Cooperative – As a solo focused game, it seemed clear that multiplayer modes needed to be Cooperative. Though I’ll likely have an expansion at some point that offers a competitive mode, with this choice I was able to balance the cards effectively and all game mechanics could work similarly between players counts. I love the idea of a game that plays against the players. As the designer of solo / co-op game, it’s almost like I get to play against you – the player who is literally going up against the systems and puzzles that I designed for you to “interact” with {rubs hands together cackles maniacally}.

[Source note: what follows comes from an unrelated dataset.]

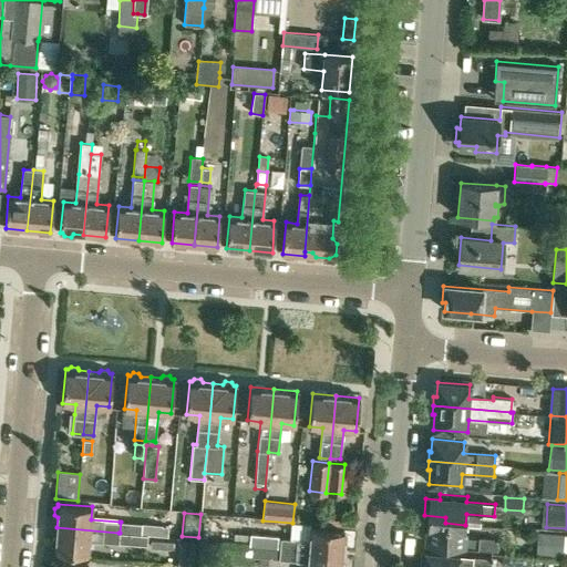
[(424,515),(422,534),(426,535),(426,543),(462,546),(462,547),(496,550),(497,539),(464,536),(465,525),(445,523),(445,517),(424,515)]
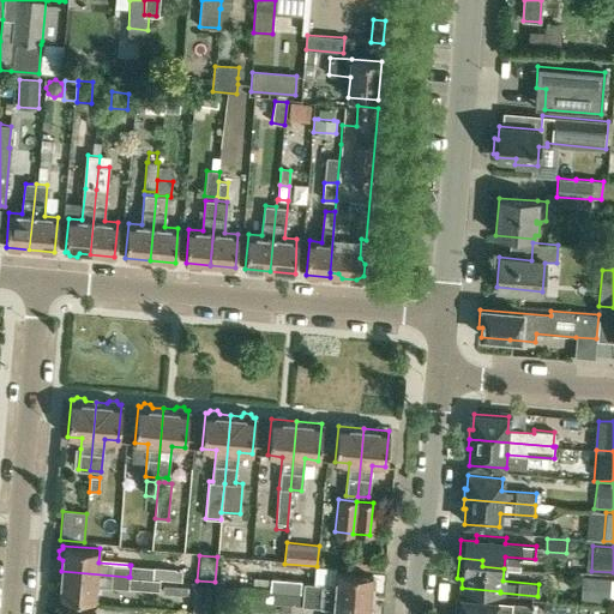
[(152,577),(175,578),(176,570),(176,567),(154,566),(154,567),(152,577)]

GameDeck, Bag, and Pool Building – Like its predecessors, Chronicles is a deck building game. I’m not sure I can say absolutely that deck builders are my favorite types of games but deck building scratches so many of my game play itches that it is, without a doubt, one of my favorite mechanics – especially when paired up with other interesting mechanics. In Chronicles cards purchased from the Market go on top of your deck which means you will draw it on your next turn or even this turn if you have some draw mechanics available. I’ve won (and lost) plenty of games where I’ve added 10+ cards to my starting deck but I’ve also won (and lost) games where I’ve added 3 or less. In other words, there are lots of other options open to you besides deck building. You will undoubtedly add some cards to your deck but there is not necessarily a right or wrong answer as to how many you will add. Flexibility and options are one of the things that will make this game feel fresh each time you play it.

Scenario / Mission / Campaign Game – This is one area where Chronicles really differentiates itself. I’ve been world building the Helionox System for over 6 years now and I’ve had tons of help from writers, artists, designers, and other creative people along the way. It’s quite possible that some of you reading this may have helped build this world even more than you know! As a result I wanted to build Chronicles around a solid narrative with thematic gameplay to help support that narrative. Lot’s of work to do in this area but there is so much World Building going on in this universe right now (from quite a few people!) that I can’t tell you how excited I am to be working on this part of the game.

Ok – that’s a good start. There are a lot of other mechanics that I’ll make another post about in the near future but hopefully this is enough to wet your whistle and keep you looking for more information on the upcoming Helionox: Chronicles. Here are a few of the other mechanics I’ll be discussing in the future:

Resource to Move, Pick-up and Deliver, Variable Player Powers, Variable Set-up

What are some of your favorite game mechanics? I’m going to be building more games in the Helionox universe (and other universes). What types of mechanics should I really be considering for the future?!

4 Thoughts to “Design Diary 003 – Game Mechanics in Helionox”

  1. Brooke

    Thanks for the update! I’m excited for Helionox Chronicles!!I really love worker placement and gathering and delegating resources! As a mom, it’s one of the best skills I’ve honed and I understand it;)

  2. Phil Mah

    From production perspective, could you add 2 dummy cards just to be bumper(back-forth) to prevent card packs crashed together and cause an annoying dinged/dented damage to our valued cards? It’s like you invested in card stock quality and then throw it away with damaged card once customer unboxed it.

    1. taran kratz

      That makes sense. I hadn’t seen many problems with the cards as they were wrapped in plastic but perhaps some “bumpers” would help even more!